In the afternoon we went for a cross-country ski and helped shovel off the skating rink. Afterwards, a lovely dinner was accompanied by lively conversation centered around food, nutrition and health. I like the way that this retreat centre harmoniously blends open space for conviviality with private room for rest and whatever.
In the evening, sitting under the stars in the outdoor jacuzzi, I had time to reflect on radical new lifestyle possibilities. Could I incorporate more of the raw lifestyle into my daily routine? It wouldn’t be hard I decided, but a commitment was required. I was quite sure there would be health benefits.
I had more time to continue my ruminations on a relaxed Sunday: great food, new discoveries, food preparation tips, reading, and good conversation. I particularly enjoyed one of their simple desserts — soaked organic apricots and almonds whizzed
in the blender.
By the time we were ready to leave, I was full, relaxed, and happy, and I had learned a bunch. Several ideas I picked up at the retreat are staples of my daily fare now. For example, my blender has pride of place on the counter now, and there are buckwheat and sunflower sprouts in the window. A lot of payoff for a weekend getaway.
In addition to regular raw food introductory weekends, New Life Retreat offers an assortment of health-related events, from sugar-bush jaunts to yoga weekends and organic beekeeping.

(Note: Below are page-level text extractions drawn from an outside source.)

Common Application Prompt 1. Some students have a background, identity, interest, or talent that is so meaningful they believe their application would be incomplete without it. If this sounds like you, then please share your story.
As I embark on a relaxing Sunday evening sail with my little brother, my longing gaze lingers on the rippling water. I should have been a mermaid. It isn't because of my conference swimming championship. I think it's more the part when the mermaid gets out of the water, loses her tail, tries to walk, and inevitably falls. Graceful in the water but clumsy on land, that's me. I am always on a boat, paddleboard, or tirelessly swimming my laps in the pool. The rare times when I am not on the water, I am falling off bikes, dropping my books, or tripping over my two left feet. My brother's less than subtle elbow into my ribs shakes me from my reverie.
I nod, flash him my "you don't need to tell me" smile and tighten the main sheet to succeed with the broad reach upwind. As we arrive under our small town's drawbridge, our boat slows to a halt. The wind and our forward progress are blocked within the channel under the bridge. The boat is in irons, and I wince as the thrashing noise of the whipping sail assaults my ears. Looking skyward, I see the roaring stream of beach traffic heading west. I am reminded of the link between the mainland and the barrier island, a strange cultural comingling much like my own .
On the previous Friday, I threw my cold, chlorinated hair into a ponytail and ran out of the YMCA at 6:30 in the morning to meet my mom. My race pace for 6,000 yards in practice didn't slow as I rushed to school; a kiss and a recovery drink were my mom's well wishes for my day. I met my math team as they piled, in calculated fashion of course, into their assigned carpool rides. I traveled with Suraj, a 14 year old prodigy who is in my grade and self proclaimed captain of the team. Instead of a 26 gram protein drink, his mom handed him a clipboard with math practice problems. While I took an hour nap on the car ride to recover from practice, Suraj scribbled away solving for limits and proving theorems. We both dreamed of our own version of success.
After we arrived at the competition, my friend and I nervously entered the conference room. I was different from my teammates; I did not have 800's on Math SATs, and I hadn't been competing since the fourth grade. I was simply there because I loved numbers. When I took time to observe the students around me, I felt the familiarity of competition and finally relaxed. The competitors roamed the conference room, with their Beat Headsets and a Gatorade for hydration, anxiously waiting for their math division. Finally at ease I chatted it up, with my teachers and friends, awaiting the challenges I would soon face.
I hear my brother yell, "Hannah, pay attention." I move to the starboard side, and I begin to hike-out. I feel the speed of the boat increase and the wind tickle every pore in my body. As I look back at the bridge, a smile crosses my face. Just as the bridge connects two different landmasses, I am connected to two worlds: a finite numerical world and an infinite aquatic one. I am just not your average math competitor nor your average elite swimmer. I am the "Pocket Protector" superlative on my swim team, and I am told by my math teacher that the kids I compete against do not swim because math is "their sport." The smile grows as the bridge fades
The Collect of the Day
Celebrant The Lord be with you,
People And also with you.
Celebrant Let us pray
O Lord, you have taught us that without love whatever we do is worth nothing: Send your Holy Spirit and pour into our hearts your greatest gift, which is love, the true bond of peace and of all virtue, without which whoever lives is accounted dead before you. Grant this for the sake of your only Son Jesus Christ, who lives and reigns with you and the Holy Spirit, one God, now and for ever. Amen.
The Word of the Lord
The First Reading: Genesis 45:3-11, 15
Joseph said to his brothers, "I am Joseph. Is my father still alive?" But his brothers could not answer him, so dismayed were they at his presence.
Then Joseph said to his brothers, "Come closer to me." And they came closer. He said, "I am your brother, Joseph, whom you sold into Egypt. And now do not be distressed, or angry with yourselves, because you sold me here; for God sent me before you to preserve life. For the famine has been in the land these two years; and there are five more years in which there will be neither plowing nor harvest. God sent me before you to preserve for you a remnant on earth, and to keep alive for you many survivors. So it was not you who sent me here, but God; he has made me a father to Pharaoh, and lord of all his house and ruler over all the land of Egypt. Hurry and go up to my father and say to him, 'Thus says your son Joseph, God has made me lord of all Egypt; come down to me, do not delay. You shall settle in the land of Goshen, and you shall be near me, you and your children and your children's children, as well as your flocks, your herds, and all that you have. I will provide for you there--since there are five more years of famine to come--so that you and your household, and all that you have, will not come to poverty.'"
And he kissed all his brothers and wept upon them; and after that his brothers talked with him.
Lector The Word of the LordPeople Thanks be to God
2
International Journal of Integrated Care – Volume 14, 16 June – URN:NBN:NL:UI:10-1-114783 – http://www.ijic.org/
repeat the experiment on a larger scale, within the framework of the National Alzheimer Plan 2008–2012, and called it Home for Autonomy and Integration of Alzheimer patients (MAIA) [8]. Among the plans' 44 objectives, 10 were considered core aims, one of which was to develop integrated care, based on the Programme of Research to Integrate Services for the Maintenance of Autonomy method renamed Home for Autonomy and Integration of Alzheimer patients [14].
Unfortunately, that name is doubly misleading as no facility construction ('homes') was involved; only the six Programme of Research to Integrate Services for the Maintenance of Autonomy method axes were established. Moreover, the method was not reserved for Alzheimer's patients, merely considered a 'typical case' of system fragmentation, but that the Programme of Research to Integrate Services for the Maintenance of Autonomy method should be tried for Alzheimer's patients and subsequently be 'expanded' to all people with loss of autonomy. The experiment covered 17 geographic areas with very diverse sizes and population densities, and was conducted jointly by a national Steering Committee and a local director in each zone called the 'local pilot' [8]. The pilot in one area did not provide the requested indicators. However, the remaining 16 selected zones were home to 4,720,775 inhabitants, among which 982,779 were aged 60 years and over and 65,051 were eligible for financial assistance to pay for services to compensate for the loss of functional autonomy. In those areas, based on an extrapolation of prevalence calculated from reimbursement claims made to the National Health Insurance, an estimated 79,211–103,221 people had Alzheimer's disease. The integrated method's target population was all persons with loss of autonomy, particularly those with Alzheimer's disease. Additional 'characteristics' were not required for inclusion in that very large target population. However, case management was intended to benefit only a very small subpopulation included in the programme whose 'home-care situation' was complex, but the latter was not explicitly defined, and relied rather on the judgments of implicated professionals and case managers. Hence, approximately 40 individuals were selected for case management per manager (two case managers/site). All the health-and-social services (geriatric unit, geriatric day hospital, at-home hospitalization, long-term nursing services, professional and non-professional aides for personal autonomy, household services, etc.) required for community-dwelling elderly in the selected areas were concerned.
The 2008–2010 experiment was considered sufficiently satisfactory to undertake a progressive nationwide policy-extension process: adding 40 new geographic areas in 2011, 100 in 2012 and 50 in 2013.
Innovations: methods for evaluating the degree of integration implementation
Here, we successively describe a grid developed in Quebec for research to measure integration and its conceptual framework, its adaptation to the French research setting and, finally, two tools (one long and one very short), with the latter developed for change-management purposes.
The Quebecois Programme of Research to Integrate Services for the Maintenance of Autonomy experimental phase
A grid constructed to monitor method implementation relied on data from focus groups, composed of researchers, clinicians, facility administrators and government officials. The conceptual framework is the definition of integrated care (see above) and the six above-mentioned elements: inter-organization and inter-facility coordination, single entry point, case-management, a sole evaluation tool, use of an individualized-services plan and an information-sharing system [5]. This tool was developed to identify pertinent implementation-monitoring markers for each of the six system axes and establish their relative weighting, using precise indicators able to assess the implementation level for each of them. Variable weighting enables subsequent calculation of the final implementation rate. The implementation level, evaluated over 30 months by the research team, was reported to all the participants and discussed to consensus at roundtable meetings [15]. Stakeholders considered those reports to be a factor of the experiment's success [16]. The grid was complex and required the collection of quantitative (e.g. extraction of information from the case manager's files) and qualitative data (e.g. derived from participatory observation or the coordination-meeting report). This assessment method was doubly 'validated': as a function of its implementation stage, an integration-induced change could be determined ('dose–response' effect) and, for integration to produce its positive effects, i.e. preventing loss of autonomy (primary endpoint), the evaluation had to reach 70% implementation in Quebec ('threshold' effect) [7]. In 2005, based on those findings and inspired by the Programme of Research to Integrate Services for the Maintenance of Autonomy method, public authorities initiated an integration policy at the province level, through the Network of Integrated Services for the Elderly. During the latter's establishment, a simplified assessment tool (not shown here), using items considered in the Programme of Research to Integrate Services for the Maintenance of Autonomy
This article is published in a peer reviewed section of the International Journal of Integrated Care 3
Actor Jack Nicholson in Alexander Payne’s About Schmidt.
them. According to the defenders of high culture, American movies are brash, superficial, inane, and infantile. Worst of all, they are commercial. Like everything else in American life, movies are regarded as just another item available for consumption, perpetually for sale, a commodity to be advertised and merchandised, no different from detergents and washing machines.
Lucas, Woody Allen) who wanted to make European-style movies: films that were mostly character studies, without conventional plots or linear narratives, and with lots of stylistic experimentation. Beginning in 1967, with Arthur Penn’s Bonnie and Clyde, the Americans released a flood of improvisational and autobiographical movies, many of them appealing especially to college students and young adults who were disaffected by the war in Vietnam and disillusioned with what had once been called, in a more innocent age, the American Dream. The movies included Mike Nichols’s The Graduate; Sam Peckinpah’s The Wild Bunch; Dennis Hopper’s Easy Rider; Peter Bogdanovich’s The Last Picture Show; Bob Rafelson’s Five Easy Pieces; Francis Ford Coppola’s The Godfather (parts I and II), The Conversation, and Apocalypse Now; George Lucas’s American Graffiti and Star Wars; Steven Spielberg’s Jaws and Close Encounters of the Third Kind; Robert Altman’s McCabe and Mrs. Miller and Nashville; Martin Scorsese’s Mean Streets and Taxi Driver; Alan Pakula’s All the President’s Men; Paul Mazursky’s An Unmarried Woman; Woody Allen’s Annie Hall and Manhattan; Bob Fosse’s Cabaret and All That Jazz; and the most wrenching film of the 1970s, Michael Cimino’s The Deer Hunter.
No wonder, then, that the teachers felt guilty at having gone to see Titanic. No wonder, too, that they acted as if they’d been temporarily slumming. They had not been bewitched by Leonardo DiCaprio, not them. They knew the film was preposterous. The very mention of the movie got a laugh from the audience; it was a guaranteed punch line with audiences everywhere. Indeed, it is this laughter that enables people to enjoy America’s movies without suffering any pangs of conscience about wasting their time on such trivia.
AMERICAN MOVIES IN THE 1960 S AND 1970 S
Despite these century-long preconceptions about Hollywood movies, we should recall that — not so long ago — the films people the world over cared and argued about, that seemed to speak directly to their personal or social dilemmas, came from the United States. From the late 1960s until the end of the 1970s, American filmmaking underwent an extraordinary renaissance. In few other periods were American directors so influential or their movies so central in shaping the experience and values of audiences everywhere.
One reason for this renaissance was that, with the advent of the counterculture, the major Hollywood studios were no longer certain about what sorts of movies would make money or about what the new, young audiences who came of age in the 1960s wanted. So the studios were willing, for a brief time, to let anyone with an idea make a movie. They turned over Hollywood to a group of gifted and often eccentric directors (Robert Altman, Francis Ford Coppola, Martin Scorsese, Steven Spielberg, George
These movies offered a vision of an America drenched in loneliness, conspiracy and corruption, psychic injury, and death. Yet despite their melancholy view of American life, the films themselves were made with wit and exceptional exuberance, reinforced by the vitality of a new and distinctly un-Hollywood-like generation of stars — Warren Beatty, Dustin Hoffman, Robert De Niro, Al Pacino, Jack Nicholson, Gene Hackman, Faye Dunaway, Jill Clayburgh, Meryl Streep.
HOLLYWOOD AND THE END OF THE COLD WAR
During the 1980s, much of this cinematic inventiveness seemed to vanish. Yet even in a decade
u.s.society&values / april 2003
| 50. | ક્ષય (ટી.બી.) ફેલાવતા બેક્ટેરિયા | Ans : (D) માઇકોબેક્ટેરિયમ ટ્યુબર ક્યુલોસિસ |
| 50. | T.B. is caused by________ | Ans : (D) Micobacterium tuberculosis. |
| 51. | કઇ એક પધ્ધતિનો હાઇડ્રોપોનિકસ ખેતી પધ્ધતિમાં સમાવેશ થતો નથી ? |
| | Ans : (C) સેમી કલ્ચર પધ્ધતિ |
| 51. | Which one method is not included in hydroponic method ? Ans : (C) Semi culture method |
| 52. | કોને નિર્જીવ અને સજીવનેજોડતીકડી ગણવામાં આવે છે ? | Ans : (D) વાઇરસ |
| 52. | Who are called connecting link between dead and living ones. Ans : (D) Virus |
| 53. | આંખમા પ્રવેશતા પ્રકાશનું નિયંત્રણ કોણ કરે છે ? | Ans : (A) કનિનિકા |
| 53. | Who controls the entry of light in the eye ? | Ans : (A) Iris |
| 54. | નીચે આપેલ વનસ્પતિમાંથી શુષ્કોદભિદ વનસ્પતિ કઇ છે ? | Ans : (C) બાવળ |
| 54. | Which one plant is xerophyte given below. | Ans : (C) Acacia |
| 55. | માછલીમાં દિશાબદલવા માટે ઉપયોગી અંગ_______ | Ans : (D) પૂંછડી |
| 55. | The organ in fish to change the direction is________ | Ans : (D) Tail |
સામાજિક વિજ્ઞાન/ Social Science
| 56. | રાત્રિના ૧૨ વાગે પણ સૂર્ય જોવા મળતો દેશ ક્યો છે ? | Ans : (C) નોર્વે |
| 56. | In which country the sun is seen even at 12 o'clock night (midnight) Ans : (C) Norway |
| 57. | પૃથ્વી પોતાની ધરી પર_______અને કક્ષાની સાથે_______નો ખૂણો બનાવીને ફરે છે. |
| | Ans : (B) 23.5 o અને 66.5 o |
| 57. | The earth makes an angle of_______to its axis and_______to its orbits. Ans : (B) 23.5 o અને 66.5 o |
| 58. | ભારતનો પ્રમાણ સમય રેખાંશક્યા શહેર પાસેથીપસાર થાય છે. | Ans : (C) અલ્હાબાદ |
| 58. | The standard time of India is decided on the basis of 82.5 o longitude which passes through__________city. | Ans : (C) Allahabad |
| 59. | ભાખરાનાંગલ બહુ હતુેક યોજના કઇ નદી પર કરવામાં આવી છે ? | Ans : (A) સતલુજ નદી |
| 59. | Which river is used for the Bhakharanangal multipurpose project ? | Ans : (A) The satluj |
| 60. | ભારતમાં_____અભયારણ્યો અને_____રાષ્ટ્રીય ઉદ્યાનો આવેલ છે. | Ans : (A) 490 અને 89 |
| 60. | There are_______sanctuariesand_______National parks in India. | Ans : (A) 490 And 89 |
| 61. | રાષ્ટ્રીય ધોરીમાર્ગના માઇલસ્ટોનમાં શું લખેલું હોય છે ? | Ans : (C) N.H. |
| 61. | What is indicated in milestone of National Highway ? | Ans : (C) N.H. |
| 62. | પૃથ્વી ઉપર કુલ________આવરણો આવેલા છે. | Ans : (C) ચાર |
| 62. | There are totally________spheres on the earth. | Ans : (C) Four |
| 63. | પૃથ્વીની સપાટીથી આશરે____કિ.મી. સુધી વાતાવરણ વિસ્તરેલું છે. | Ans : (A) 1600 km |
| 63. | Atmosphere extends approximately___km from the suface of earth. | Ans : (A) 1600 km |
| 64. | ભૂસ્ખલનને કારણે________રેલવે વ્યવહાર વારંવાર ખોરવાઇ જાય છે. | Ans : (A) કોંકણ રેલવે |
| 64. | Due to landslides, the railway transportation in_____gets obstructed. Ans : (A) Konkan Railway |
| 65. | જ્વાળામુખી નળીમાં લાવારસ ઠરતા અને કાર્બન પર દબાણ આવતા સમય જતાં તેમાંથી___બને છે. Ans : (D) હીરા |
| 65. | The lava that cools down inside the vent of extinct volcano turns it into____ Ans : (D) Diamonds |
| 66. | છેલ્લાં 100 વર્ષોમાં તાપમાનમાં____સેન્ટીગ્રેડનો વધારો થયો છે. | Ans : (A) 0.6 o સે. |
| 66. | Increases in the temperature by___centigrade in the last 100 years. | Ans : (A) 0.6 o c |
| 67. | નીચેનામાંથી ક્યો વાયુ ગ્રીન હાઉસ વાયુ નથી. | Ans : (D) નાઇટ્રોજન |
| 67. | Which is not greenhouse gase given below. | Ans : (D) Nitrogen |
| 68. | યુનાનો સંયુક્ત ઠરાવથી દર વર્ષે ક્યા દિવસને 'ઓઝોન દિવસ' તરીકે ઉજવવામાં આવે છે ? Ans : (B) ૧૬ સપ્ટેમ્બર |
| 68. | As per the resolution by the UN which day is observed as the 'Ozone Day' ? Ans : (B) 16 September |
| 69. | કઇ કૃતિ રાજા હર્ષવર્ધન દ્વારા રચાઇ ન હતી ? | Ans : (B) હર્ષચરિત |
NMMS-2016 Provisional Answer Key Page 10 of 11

How to Get There: The New Life Retreat is a 4 hour drive from Toronto (en route to Ottawa) off Highway 7, not far from Perth. All details at http://www.newliferetreat.com, (613) 259-3337.
Like to try something simple yourself? How about a Tom and Av Lentil Sprout Salad…
Sprout either French or small green lentils (easy, easy — see below) and mix with equal parts of avocado and tomato, add a tetch of grated or finely-chopped red onion to heat it up, and a dressing (which could be as simple as oil and lemon). Toss and serve. It’s that simple.
To sprout lentils: soak for a half-day or more before pouring off the water. Keep in the dark at room temperature for another day or so, rinsing often to prevent drying. They will grow little tails as they sprout. Taste a few and when they are soft and sweet they are ready to eat.